** Opening Exercise inputs block **

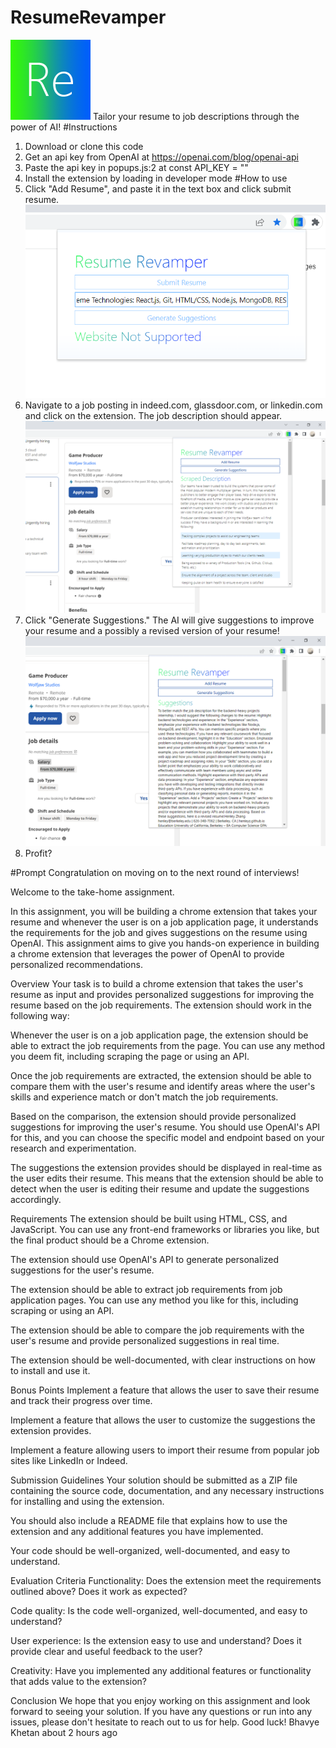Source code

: # ResumeRevamper
![](images/icon-128.png)
Tailor your resume to job descriptions through the power of AI!
#Instructions
1. Download or clone this code
2. Get an api key from OpenAI at https://openai.com/blog/openai-api
3. Paste the api key in popups.js:2 at const API_KEY = "<paste here>" 
4. Install the extension by loading in developer mode
#How to use
1. Click "Add Resume", and paste it in the text box and click submit resume.
![](screenshots/addingResume.png)
2. Navigate to a job posting in indeed.com, glassdoor.com, or linkedin.com and click on the extension. The job description should appear.
![](screenshots/gettingJobDetails.png)
3. Click "Generate Suggestions." The AI will give suggestions to improve your resume and a possibly a revised version of your resume!
![](screenshots/gettingSuggestions.png)
4. Profit?


#Prompt
Congratulation on moving on to the next round of interviews!

Welcome to the take-home assignment.

In this assignment, you will be building a chrome extension that takes your resume and whenever the user is on a job application page, it understands the requirements for the job and gives suggestions on the resume using OpenAI. This assignment aims to give you hands-on experience in building a chrome extension that leverages the power of OpenAI to provide personalized recommendations.

Overview
Your task is to build a chrome extension that takes the user's resume as input and provides personalized suggestions for improving the resume based on the job requirements. The extension should work in the following way:

Whenever the user is on a job application page, the extension should be able to extract the job requirements from the page. You can use any method you deem fit, including scraping the page or using an API.

Once the job requirements are extracted, the extension should be able to compare them with the user's resume and identify areas where the user's skills and experience match or don't match the job requirements.

Based on the comparison, the extension should provide personalized suggestions for improving the user's resume. You should use OpenAI's API for this, and you can choose the specific model and endpoint based on your research and experimentation.

The suggestions the extension provides should be displayed in real-time as the user edits their resume. This means that the extension should be able to detect when the user is editing their resume and update the suggestions accordingly.

Requirements
The extension should be built using HTML, CSS, and JavaScript. You can use any front-end frameworks or libraries you like, but the final product should be a Chrome extension.

The extension should use OpenAI's API to generate personalized suggestions for the user's resume.

The extension should be able to extract job requirements from job application pages. You can use any method you like for this, including scraping or using an API.

The extension should be able to compare the job requirements with the user's resume and provide personalized suggestions in real time.

The extension should be well-documented, with clear instructions on how to install and use it.

Bonus Points
Implement a feature that allows the user to save their resume and track their progress over time.

Implement a feature that allows the user to customize the suggestions the extension provides.

Implement a feature allowing users to import their resume from popular job sites like LinkedIn or Indeed.

Submission Guidelines
Your solution should be submitted as a ZIP file containing the source code, documentation, and any necessary instructions for installing and using the extension.

You should also include a README file that explains how to use the extension and any additional features you have implemented.

Your code should be well-organized, well-documented, and easy to understand.

Evaluation Criteria
Functionality: Does the extension meet the requirements outlined above? Does it work as expected?

Code quality: Is the code well-organized, well-documented, and easy to understand?

User experience: Is the extension easy to use and understand? Does it provide clear and useful feedback to the user?

Creativity: Have you implemented any additional features or functionality that adds value to the extension?

Conclusion
We hope that you enjoy working on this assignment and look forward to seeing your solution. If you have any questions or run into any issues, please don't hesitate to reach out to us for help. Good luck!
Bhavye Khetan
about 2 hours ago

** Closing Exercise inputs block **

Activity:
The answer should match the material exactly, with every picture removed.

Task solution:
Source code

: # ResumeRevamper
![](images/icon-128.png)
Tailor your resume to job descriptions through the power of AI!
#Instructions
1. Download or clone this code
2. Get an api key from OpenAI at https://openai.com/blog/openai-api
3. Paste the api key in popups.js:2 at const API_KEY = "<paste here>" 
4. Install the extension by loading in developer mode
#How to use
1. Click "Add Resume", and paste it in the text box and click submit resume.
![](screenshots/addingResume.png)
2. Navigate to a job posting in indeed.com, glassdoor.com, or linkedin.com and click on the extension. The job description should appear.
![](screenshots/gettingJobDetails.png)
3. Click "Generate Suggestions." The AI will give suggestions to improve your resume and a possibly a revised version of your resume!
![](screenshots/gettingSuggestions.png)
4. Profit?


#Prompt
Congratulation on moving on to the next round of interviews!

Welcome to the take-home assignment.

In this assignment, you will be building a chrome extension that takes your resume and whenever the user is on a job application page, it understands the requirements for the job and gives suggestions on the resume using OpenAI. This assignment aims to give you hands-on experience in building a chrome extension that leverages the power of OpenAI to provide personalized recommendations.

Overview
Your task is to build a chrome extension that takes the user's resume as input and provides personalized suggestions for improving the resume based on the job requirements. The extension should work in the following way:

Whenever the user is on a job application page, the extension should be able to extract the job requirements from the page. You can use any method you deem fit, including scraping the page or using an API.

Once the job requirements are extracted, the extension should be able to compare them with the user's resume and identify areas where the user's skills and experience match or don't match the job requirements.

Based on the comparison, the extension should provide personalized suggestions for improving the user's resume. You should use OpenAI's API for this, and you can choose the specific model and endpoint based on your research and experimentation.

The suggestions the extension provides should be displayed in real-time as the user edits their resume. This means that the extension should be able to detect when the user is editing their resume and update the suggestions accordingly.

Requirements
The extension should be built using HTML, CSS, and JavaScript. You can use any front-end frameworks or libraries you like, but the final product should be a Chrome extension.

The extension should use OpenAI's API to generate personalized suggestions for the user's resume.

The extension should be able to extract job requirements from job application pages. You can use any method you like for this, including scraping or using an API.

The extension should be able to compare the job requirements with the user's resume and provide personalized suggestions in real time.

The extension should be well-documented, with clear instructions on how to install and use it.

Bonus Points
Implement a feature that allows the user to save their resume and track their progress over time.

Implement a feature that allows the user to customize the suggestions the extension provides.

Implement a feature allowing users to import their resume from popular job sites like LinkedIn or Indeed.

Submission Guidelines
Your solution should be submitted as a ZIP file containing the source code, documentation, and any necessary instructions for installing and using the extension.

You should also include a README file that explains how to use the extension and any additional features you have implemented.

Your code should be well-organized, well-documented, and easy to understand.

Evaluation Criteria
Functionality: Does the extension meet the requirements outlined above? Does it work as expected?

Code quality: Is the code well-organized, well-documented, and easy to understand?

User experience: Is the extension easy to use and understand? Does it provide clear and useful feedback to the user?

Creativity: Have you implemented any additional features or functionality that adds value to the extension?

Conclusion
We hope that you enjoy working on this assignment and look forward to seeing your solution. If you have any questions or run into any issues, please don't hesitate to reach out to us for help. Good luck!
Bhavye Khetan
about 2 hours ago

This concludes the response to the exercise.